И вот в одно прекрасное утро австралийский кузен нарушил обет молчания. Этот его поступок был довольно примитивным, как и все прочие, но руководствовался он, очевидно, самыми благими намерениями. Он откровенно обратился за советом – но не к одному лицу, как Пейн, а к целому собранию. Излагая свои сомнения, он обращался сразу ко всей аудитории, как государственный деятель на предвыборном собрании. К счастью, мисс Дарнуэй не участвовала в этом совещании; и Пейн содрогался, когда думал о том, что она должна испытывать. Но австралиец был абсолютно честен; считая совершенно естественным обратиться к близким друзьям за помощью, он созвал нечто вроде семейного совета и выложил – вернее сказать, выбросил – все свои карты на стол. Сделал он это с отчаянным видом человека, который уже много дней и ночей бьется над неразрешимой проблемой. В сравнительно короткое время мрачные тени, витающие под низкими сводами замка, изменили его настроение и усилили сходство с портретом – сходство, которое всех так поражало. Совет, состоявший из пяти человек, включая доктора, заседал за круглым столом. И Пейн лениво думал о том, что его серый костюм и рыжие волосы – единственное яркое пятно в этой комнате. Ибо священник и дворецкий были в черном, а Вуд и Дарнуэй носили темно-серые костюмы, казавшиеся черными. Может быть, именно поэтому австралиец называл Пейна «единственным живым человеком в замке».

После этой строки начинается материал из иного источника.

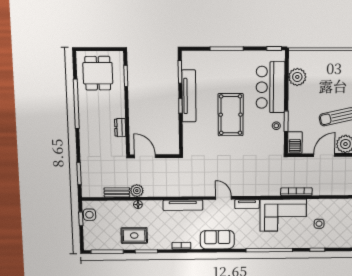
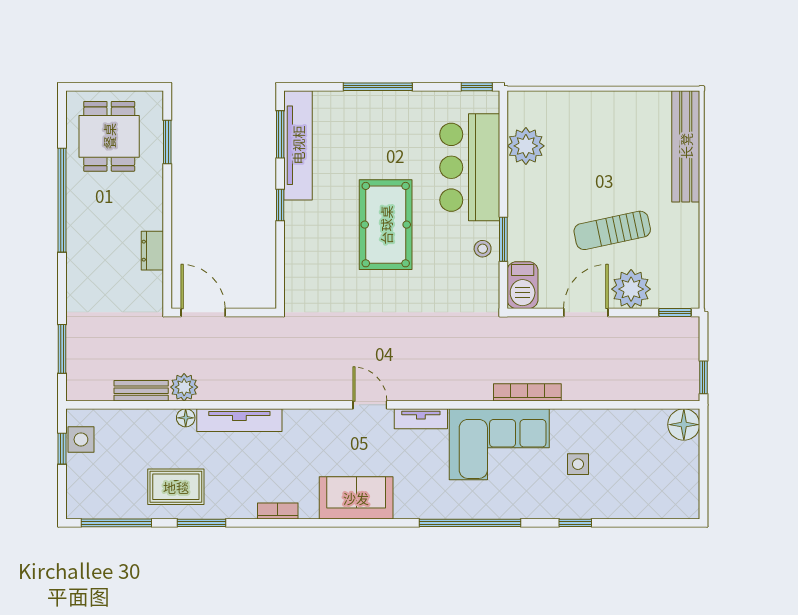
tv unit: (189, 96) -> (298, 145), moved
tv unit: (183, 205) -> (239, 420), moved

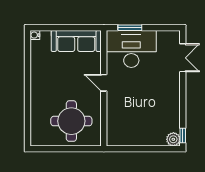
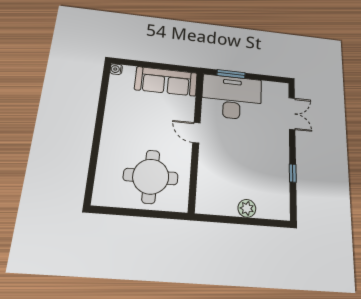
window: (183, 135) -> (293, 173), moved
plant: (173, 139) -> (247, 208), moved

Молодой Дарнуэй резко повернулся в кресле и заговорил:
– Есть ли во всем этом хоть капля истины? Вот вопрос, который я задавал себе до тех пор, пока не почувствовал, что схожу с ума. Я никогда не предполагал, что меня могут волновать такие вещи. И вот я все время думаю о портрете, о надписи, обо всем прочем, и меня мороз по коже подирает. Действительно ли существует судьба рода Дарнуэй или это только глупое совпадение? Имею ли я право жениться, или в тот момент, когда я женюсь, небо разверзнется и на меня или на мою жену низвергнется нечто черное, огромное, неведомое?
Его взгляд растерянно блуждал по лицам сидевших за столом и наконец остановился на спокойном лице священника, к которому, казалось, и была обращена речь. Трезвый ум Пейна был возмущен тем, что молодой человек, борющийся со своим суеверием, прибегает к помощи представителя самого черного суеверия. Он сидел рядом с австралийцем и заговорил прежде, чем священник успел собраться с мыслями.
– Да, совпадение удивительное, с этим я согласен, – сказал он, стараясь говорить беззаботно и бодро, – но, конечно, мы… – И вдруг он замолк, точно пораженный молнией. Дарнуэй быстро повернул голову в его сторону, когда он заговорил, высоко вздернул левую бровь, – и на Пейна глянуло лицо с портрета. Сходство было поистине ужасающее. Все прочие тоже заметили его; у всех был такой вид, словно перед ними на мгновение вспыхнул ослепительный свет. Старик-дворецкий глухо застонал.